### What you will do
Each entry is to be retyped exactly as it stands.
——
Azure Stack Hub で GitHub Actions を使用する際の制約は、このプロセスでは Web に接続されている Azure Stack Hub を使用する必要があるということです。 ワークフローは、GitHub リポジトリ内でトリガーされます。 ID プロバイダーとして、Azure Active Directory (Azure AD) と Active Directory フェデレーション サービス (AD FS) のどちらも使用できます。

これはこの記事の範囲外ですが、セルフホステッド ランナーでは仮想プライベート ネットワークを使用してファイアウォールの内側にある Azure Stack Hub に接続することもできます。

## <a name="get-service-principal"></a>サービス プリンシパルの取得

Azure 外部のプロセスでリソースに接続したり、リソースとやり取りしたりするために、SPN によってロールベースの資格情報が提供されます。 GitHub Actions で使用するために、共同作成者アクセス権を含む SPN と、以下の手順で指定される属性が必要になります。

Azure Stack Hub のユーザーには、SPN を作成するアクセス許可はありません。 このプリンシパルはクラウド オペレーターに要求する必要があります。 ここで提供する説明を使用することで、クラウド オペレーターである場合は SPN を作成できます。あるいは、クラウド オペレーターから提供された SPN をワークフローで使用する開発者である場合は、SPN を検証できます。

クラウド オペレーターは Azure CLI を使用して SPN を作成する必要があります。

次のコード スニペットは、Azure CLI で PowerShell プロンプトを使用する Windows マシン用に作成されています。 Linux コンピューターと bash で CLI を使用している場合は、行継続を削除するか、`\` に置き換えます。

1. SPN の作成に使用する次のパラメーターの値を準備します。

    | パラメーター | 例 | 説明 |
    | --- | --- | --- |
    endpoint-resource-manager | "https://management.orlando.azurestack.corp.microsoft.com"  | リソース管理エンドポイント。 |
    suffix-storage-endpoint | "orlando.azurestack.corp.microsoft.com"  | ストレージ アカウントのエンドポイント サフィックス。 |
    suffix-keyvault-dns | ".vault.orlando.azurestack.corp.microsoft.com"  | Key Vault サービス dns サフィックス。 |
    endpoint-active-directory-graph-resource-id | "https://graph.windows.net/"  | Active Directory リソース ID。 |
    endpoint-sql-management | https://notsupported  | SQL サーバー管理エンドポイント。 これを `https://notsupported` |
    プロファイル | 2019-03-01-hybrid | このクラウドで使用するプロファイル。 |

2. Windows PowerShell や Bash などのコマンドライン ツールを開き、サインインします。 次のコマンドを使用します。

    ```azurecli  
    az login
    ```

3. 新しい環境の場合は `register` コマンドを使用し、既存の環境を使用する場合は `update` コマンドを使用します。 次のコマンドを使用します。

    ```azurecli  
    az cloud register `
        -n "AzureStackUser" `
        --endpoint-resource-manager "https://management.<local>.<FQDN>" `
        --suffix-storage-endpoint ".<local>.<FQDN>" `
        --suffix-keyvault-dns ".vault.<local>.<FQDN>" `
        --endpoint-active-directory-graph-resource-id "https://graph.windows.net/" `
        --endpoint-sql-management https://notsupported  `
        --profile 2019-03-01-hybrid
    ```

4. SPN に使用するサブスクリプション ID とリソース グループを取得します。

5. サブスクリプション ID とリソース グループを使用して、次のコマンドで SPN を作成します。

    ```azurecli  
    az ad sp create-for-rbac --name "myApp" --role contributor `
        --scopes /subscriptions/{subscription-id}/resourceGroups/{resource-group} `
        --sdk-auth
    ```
——
### Answer to this exercise
Azure Stack Hub で GitHub Actions を使用する際の制約は、このプロセスでは Web に接続されている Azure Stack Hub を使用する必要があるということです。 ワークフローは、GitHub リポジトリ内でトリガーされます。 ID プロバイダーとして、Azure Active Directory (Azure AD) と Active Directory フェデレーション サービス (AD FS) のどちらも使用できます。

これはこの記事の範囲外ですが、セルフホステッド ランナーでは仮想プライベート ネットワークを使用してファイアウォールの内側にある Azure Stack Hub に接続することもできます。

## <a name="get-service-principal"></a>サービス プリンシパルの取得

Azure 外部のプロセスでリソースに接続したり、リソースとやり取りしたりするために、SPN によってロールベースの資格情報が提供されます。 GitHub Actions で使用するために、共同作成者アクセス権を含む SPN と、以下の手順で指定される属性が必要になります。

Azure Stack Hub のユーザーには、SPN を作成するアクセス許可はありません。 このプリンシパルはクラウド オペレーターに要求する必要があります。 ここで提供する説明を使用することで、クラウド オペレーターである場合は SPN を作成できます。あるいは、クラウド オペレーターから提供された SPN をワークフローで使用する開発者である場合は、SPN を検証できます。

クラウド オペレーターは Azure CLI を使用して SPN を作成する必要があります。

次のコード スニペットは、Azure CLI で PowerShell プロンプトを使用する Windows マシン用に作成されています。 Linux コンピューターと bash で CLI を使用している場合は、行継続を削除するか、`\` に置き換えます。

1. SPN の作成に使用する次のパラメーターの値を準備します。

    | パラメーター | 例 | 説明 |
    | --- | --- | --- |
    endpoint-resource-manager | "https://management.orlando.azurestack.corp.microsoft.com"  | リソース管理エンドポイント。 |
    suffix-storage-endpoint | "orlando.azurestack.corp.microsoft.com"  | ストレージ アカウントのエンドポイント サフィックス。 |
    suffix-keyvault-dns | ".vault.orlando.azurestack.corp.microsoft.com"  | Key Vault サービス dns サフィックス。 |
    endpoint-active-directory-graph-resource-id | "https://graph.windows.net/"  | Active Directory リソース ID。 |
    endpoint-sql-management | https://notsupported  | SQL サーバー管理エンドポイント。 これを `https://notsupported` |
    プロファイル | 2019-03-01-hybrid | このクラウドで使用するプロファイル。 |

2. Windows PowerShell や Bash などのコマンドライン ツールを開き、サインインします。 次のコマンドを使用します。

    ```azurecli  
    az login
    ```

3. 新しい環境の場合は `register` コマンドを使用し、既存の環境を使用する場合は `update` コマンドを使用します。 次のコマンドを使用します。

    ```azurecli  
    az cloud register `
        -n "AzureStackUser" `
        --endpoint-resource-manager "https://management.<local>.<FQDN>" `
        --suffix-storage-endpoint ".<local>.<FQDN>" `
        --suffix-keyvault-dns ".vault.<local>.<FQDN>" `
        --endpoint-active-directory-graph-resource-id "https://graph.windows.net/" `
        --endpoint-sql-management https://notsupported  `
        --profile 2019-03-01-hybrid
    ```

4. SPN に使用するサブスクリプション ID とリソース グループを取得します。

5. サブスクリプション ID とリソース グループを使用して、次のコマンドで SPN を作成します。

    ```azurecli  
    az ad sp create-for-rbac --name "myApp" --role contributor `
        --scopes /subscriptions/{subscription-id}/resourceGroups/{resource-group} `
        --sdk-auth
    ```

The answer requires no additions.